You must be passionate about operations and the customer experience. You should be comfortable supporting distributed systems that interact with a variety of services. You should enjoy building effective organizations, coaching and mentoring engineers, and representing your organization to senior leadership. You should value simplicity and scale, work comfortably in a collaborative, agile environment, and be excited to learn. Your excellent judgment and strong communication skills will be invaluable when defining the roadmap for your areas of ownership.

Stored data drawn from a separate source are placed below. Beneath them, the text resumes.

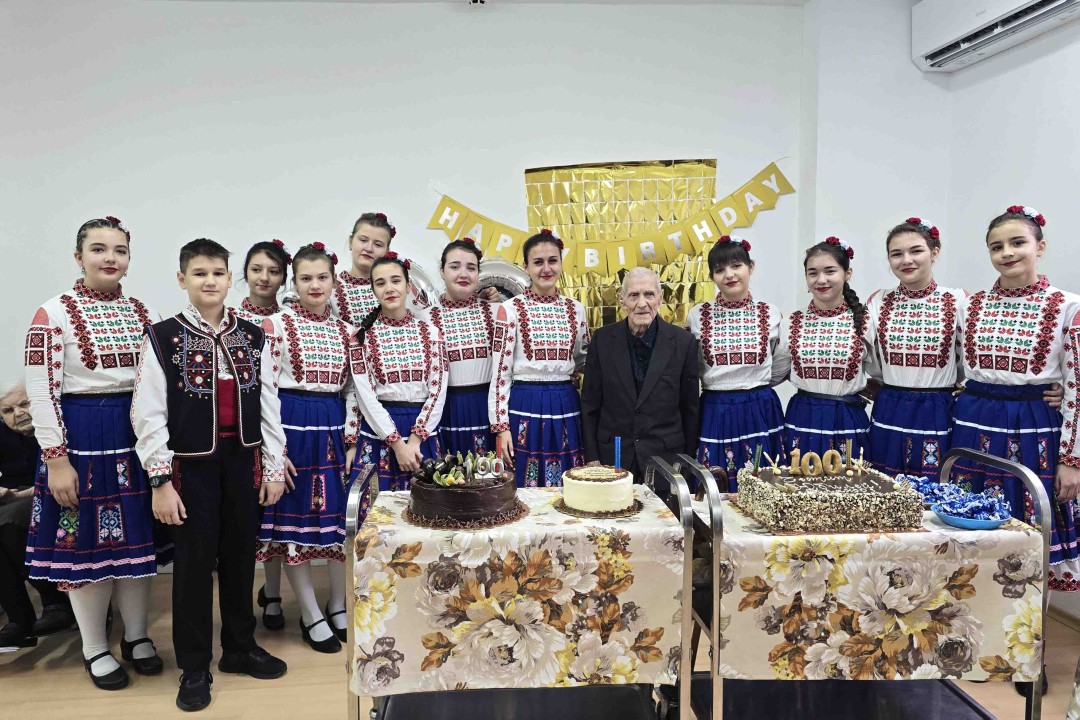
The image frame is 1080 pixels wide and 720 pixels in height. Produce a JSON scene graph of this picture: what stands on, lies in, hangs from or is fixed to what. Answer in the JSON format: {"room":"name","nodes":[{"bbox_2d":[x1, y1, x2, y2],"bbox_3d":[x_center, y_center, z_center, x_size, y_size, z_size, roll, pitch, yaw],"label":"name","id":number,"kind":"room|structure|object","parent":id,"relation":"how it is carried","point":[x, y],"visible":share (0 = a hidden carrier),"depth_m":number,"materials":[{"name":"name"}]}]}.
{"room":"event hall","nodes":[
{"label":"event hall","id":0,"kind":"room"},
{"bbox_2d":[0,0,824,481],"bbox_3d":[-1.154,-0.414,4.035,5.726,3.066,0.198,-1,5,-5],"label":"back wall","id":1,"kind":"structure","parent":0,"point":[753,229],"depth_m":3.94,"materials":[{"name":"white paint"}]},
{"bbox_2d":[404,260,439,310],"bbox_3d":[-0.718,-0.343,3.983,0.443,0.399,0.110,-1,5,-5],"label":"balloon","id":2,"kind":"object","parent":1,"relation":"attached to","point":[419,282],"visible":0.33,"depth_m":3.96,"materials":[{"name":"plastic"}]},
{"bbox_2d":[468,0,486,5],"bbox_3d":[-0.315,-1.825,3.765,0.121,0.105,0.137,-1,5,-5],"label":"security camera","id":3,"kind":"object","parent":1,"relation":"attached to","point":[478,1],"visible":0.98,"depth_m":3.77,"materials":[{"name":"white"}]},
{"bbox_2d":[475,257,530,301],"bbox_3d":[-0.236,-0.343,4.038,0.481,0.454,0.103,-1,5,-5],"label":"balloon","id":4,"kind":"object","parent":1,"relation":"attached to","point":[512,280],"visible":0.45,"depth_m":4.01,"materials":[{"name":"silver"}]},
{"bbox_2d":[424,160,801,277],"bbox_3d":[0.385,-0.760,4.149,2.081,0.580,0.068,-1,5,-5],"label":"pennant banner","id":5,"kind":"object","parent":1,"relation":"attached to","point":[681,250],"visible":0.96,"depth_m":4.13,"materials":[{"name":"yellow"}]},
{"bbox_2d":[524,160,717,337],"bbox_3d":[0.451,-0.304,4.297,1.125,1.618,0.049,-1,5,-5],"label":"backdrop","id":6,"kind":"object","parent":1,"relation":"attached to","point":[713,166],"visible":0.52,"depth_m":4.26,"materials":[{"name":"gold plastic"}]},
{"bbox_2d":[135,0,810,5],"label":"ceiling","id":7,"kind":"structure","parent":0,"point":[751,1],"depth_m":3.96,"materials":[{"name":"white paint"}]},
{"bbox_2d":[0,561,1078,719],"bbox_3d":[-0.493,1.336,1.437,6.196,0.105,5.591,-1,5,-5],"label":"floor","id":8,"kind":"structure","parent":0,"point":[9,685],"depth_m":2.78,"materials":[{"name":"brown wood"}]},
{"bbox_2d":[0,377,75,649],"bbox_3d":[-2.186,0.617,3.129,0.569,1.011,0.660,0,5,8],"label":"person","id":9,"kind":"object","parent":8,"relation":"on","point":[7,406],"visible":0.69,"depth_m":3.05},
{"bbox_2d":[26,215,166,693],"bbox_3d":[-1.644,0.334,2.827,0.476,1.667,0.529,-1,5,-5],"label":"girl","id":10,"kind":"object","parent":8,"relation":"on","point":[85,452],"visible":0.9,"depth_m":2.70},
{"bbox_2d":[133,237,288,711],"bbox_3d":[-1.209,0.386,2.764,0.475,1.559,0.467,4,6,40],"label":"boy","id":11,"kind":"object","parent":8,"relation":"on","point":[159,370],"visible":0.99,"depth_m":2.65},
{"bbox_2d":[235,238,296,627],"bbox_3d":[-1.243,0.328,3.416,0.404,1.583,0.467,-1,5,-5],"label":"girl","id":12,"kind":"object","parent":8,"relation":"on","point":[280,255],"visible":0.29,"depth_m":3.40},
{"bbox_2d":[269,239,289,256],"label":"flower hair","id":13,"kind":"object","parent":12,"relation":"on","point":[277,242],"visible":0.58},
{"bbox_2d":[255,239,361,653],"bbox_3d":[-0.950,0.361,3.142,0.430,1.532,0.529,-1,5,-5],"label":"girl","id":14,"kind":"object","parent":8,"relation":"on","point":[330,527],"visible":0.86,"depth_m":3.01},
{"bbox_2d":[329,212,395,325],"bbox_3d":[-0.849,0.116,3.697,0.415,1.568,0.425,-4,6,-36],"label":"girl","id":15,"kind":"object","parent":8,"relation":"on","point":[362,240],"visible":0.39,"depth_m":3.60},
{"bbox_2d":[347,254,447,492],"bbox_3d":[-0.605,0.335,3.260,0.430,1.454,0.565,-2,5,-15],"label":"girl","id":16,"kind":"object","parent":8,"relation":"on","point":[373,422],"visible":0.71,"depth_m":3.15},
{"bbox_2d":[426,240,500,462],"bbox_3d":[-0.337,0.259,3.568,0.433,1.517,0.515,-2,5,-19],"label":"girl","id":17,"kind":"object","parent":8,"relation":"on","point":[455,261],"visible":0.6,"depth_m":3.43},
{"bbox_2d":[345,460,692,719],"bbox_3d":[-0.065,0.782,2.154,0.907,0.902,0.575,-1,5,-5],"label":"serving cart","id":18,"kind":"object","parent":8,"relation":"on","point":[685,565],"visible":0.61,"depth_m":2.05,"materials":[{"name":"silver metal"}]},
{"bbox_2d":[348,478,687,698],"bbox_3d":[-0.051,0.636,2.202,0.846,0.367,0.597,-1,5,-5],"label":"tablecloth","id":19,"kind":"object","parent":18,"relation":"on","point":[387,548],"visible":0.83,"depth_m":1.94,"materials":[{"name":"fabric"}]},
{"bbox_2d":[400,500,529,529],"bbox_3d":[-0.216,0.428,2.136,0.343,0.015,0.345,-1,5,-5],"label":"cake board","id":20,"kind":"object","parent":19,"relation":"on","point":[510,519],"visible":0.48,"depth_m":2.03,"materials":[{"name":"brown"}]},
{"bbox_2d":[406,453,520,526],"bbox_3d":[-0.213,0.351,2.137,0.321,0.162,0.324,-1,5,-5],"label":"cake","id":21,"kind":"object","parent":20,"relation":"on","point":[470,496],"visible":0.98,"depth_m":2.02,"materials":[{"name":"food"}]},
{"bbox_2d":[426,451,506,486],"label":"decoration","id":22,"kind":"object","parent":21,"relation":"on","point":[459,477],"visible":0.98,"depth_m":2.09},
{"bbox_2d":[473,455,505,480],"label":"candle","id":23,"kind":"object","parent":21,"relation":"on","point":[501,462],"visible":0.99,"depth_m":2.08,"materials":[{"name":"silver wax"}]},
{"bbox_2d":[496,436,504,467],"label":"candle","id":24,"kind":"object","parent":21,"relation":"in","point":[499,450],"visible":0.85,"depth_m":2.13,"materials":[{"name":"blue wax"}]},
{"bbox_2d":[555,497,641,516],"bbox_3d":[0.169,0.421,2.183,0.237,0.013,0.239,-1,5,-5],"label":"cake board","id":25,"kind":"object","parent":19,"relation":"on","point":[613,513],"visible":0.44,"depth_m":2.11,"materials":[{"name":"brown"}]},
{"bbox_2d":[560,463,636,513],"bbox_3d":[0.168,0.360,2.183,0.223,0.125,0.226,-1,5,-5],"label":"cake","id":26,"kind":"object","parent":25,"relation":"on","point":[588,481],"visible":0.98,"depth_m":2.10,"materials":[{"name":"food"}]},
{"bbox_2d":[613,436,621,469],"bbox_3d":[0.225,0.280,2.188,0.021,0.112,0.020,-1,5,-5],"label":"candle","id":27,"kind":"object","parent":26,"relation":"in","point":[616,450],"visible":0.95,"depth_m":2.18,"materials":[{"name":"blue wax"}]},
{"bbox_2d":[489,230,590,488],"bbox_3d":[-0.001,0.230,3.512,0.481,1.514,0.535,-1,5,-5],"label":"girl","id":28,"kind":"object","parent":8,"relation":"on","point":[544,355],"visible":0.79,"depth_m":3.36},
{"bbox_2d":[577,267,702,487],"bbox_3d":[0.463,0.367,3.473,0.503,1.475,0.570,1,5,14],"label":"man","id":29,"kind":"object","parent":8,"relation":"on","point":[662,349],"visible":0.85,"depth_m":3.30},
{"bbox_2d":[689,235,787,487],"bbox_3d":[0.918,0.237,3.497,0.468,1.517,0.531,-1,5,-5],"label":"girl","id":30,"kind":"object","parent":8,"relation":"on","point":[751,408],"visible":0.76,"depth_m":3.37},
{"bbox_2d":[780,238,877,461],"bbox_3d":[1.297,0.270,3.375,0.481,1.520,0.518,3,6,37],"label":"girl","id":31,"kind":"object","parent":8,"relation":"on","point":[802,374],"visible":0.74,"depth_m":3.25},
{"bbox_2d":[670,448,1053,719],"bbox_3d":[0.854,0.751,2.129,0.852,0.936,0.534,-1,5,-5],"label":"serving cart","id":32,"kind":"object","parent":8,"relation":"on","point":[996,460],"visible":0.57,"depth_m":2.03,"materials":[{"name":"silver metal"}]},
{"bbox_2d":[713,494,1050,684],"bbox_3d":[0.901,0.647,2.204,0.845,0.369,0.532,-1,5,-5],"label":"tablecloth","id":33,"kind":"object","parent":32,"relation":"on","point":[1013,664],"visible":0.71,"depth_m":1.96,"materials":[{"name":"fabric"}]},
{"bbox_2d":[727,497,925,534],"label":"cake board","id":34,"kind":"object","parent":33,"relation":"on","point":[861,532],"visible":0.38,"depth_m":1.97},
{"bbox_2d":[736,456,922,530],"bbox_3d":[0.813,0.352,2.164,0.419,0.159,0.380,-1,5,-5],"label":"cake","id":35,"kind":"object","parent":34,"relation":"on","point":[795,496],"visible":0.98,"depth_m":2.01,"materials":[{"name":"food"}]},
{"bbox_2d":[753,444,762,470],"bbox_3d":[0.643,0.296,2.232,0.021,0.095,0.020,-1,5,-5],"label":"candle","id":36,"kind":"object","parent":35,"relation":"on","point":[757,454],"visible":0.97,"depth_m":2.23,"materials":[{"name":"wax"}]},
{"bbox_2d":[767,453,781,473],"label":"candle","id":37,"kind":"object","parent":35,"relation":"on","point":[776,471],"visible":0.98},
{"bbox_2d":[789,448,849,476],"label":"number candles","id":38,"kind":"object","parent":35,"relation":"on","point":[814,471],"visible":0.99,"depth_m":2.17,"materials":[{"name":"gold wax"}]},
{"bbox_2d":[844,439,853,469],"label":"candle","id":39,"kind":"object","parent":35,"relation":"on","point":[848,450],"visible":0.98,"depth_m":2.25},
{"bbox_2d":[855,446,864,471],"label":"candle","id":40,"kind":"object","parent":35,"relation":"on","point":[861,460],"visible":0.98,"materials":[{"name":"wax"}]},
{"bbox_2d":[931,506,1007,529],"bbox_3d":[1.138,0.423,2.001,0.186,0.038,0.189,-1,5,-5],"label":"blue bowl","id":41,"kind":"object","parent":33,"relation":"on","point":[962,521],"visible":0.61,"depth_m":1.97,"materials":[{"name":"blue plastic"}]},
{"bbox_2d":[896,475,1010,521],"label":"candy pile","id":42,"kind":"object","parent":41,"relation":"on","point":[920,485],"visible":0.83,"depth_m":2.10,"materials":[{"name":"blue plastic"}]},
{"bbox_2d":[863,217,966,477],"bbox_3d":[1.637,0.243,3.237,0.505,1.607,0.487,-4,6,-39],"label":"girl","id":43,"kind":"object","parent":8,"relation":"on","point":[899,326],"visible":0.74,"depth_m":3.10},
{"bbox_2d":[953,204,1079,655],"bbox_3d":[1.769,0.316,2.764,0.509,1.674,0.488,-4,6,-36],"label":"girl","id":44,"kind":"object","parent":8,"relation":"on","point":[979,349],"visible":0.8,"depth_m":2.66},
{"bbox_2d":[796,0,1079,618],"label":"right wall","id":45,"kind":"structure","parent":0,"point":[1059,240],"depth_m":3.90,"materials":[{"name":"white paint"}]},
{"bbox_2d":[911,0,1079,72],"bbox_3d":[2.103,-1.628,3.364,0.261,0.321,1.018,-1,5,-5],"label":"air conditioner","id":46,"kind":"object","parent":45,"relation":"attached to","point":[964,47],"visible":0.99,"depth_m":3.51,"materials":[{"name":"white plastic"}]},
{"bbox_2d":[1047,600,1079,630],"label":"baseboard","id":47,"kind":"structure","parent":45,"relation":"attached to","point":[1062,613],"depth_m":3.19,"materials":[{"name":"brown wood"}]}
]}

The right leader for this role will make all the difference for our organization, our product, and our customers. Are you able to provide direction and structure for your teams? Do you enjoy mentoring engineers? Are you able to take feedback and learn from engineers and leaders across a large organization? Do you thrive in a fast-paced environment, and want to be an integral part of a truly great team? Come join us!
Mandatory Qualifications:
· 5+ years of experience in large scale physical network support
· 3+ years of experience in an engineering and operations management role
· Experience in a technical leadership and management role
· Experience driving hiring, onboarding new engineers and ongoing performance management
· Excellent organizational, verbal, and written communication skills
· Excellent judgment to influence product roadmap direction, features, and priorities
· Bachelor’s degree in Network Engineering, Computer Science, Electrical/Hardware Engineering or related field
Preferred Qualifications:
Prior experience with large scale data center operations.
Working knowledge of GPU/RDMA environments.
Working knowledge of equipment supporting AI/ML
BS or MS degree or equivalent experience relevant to functional area.
Career Level - M3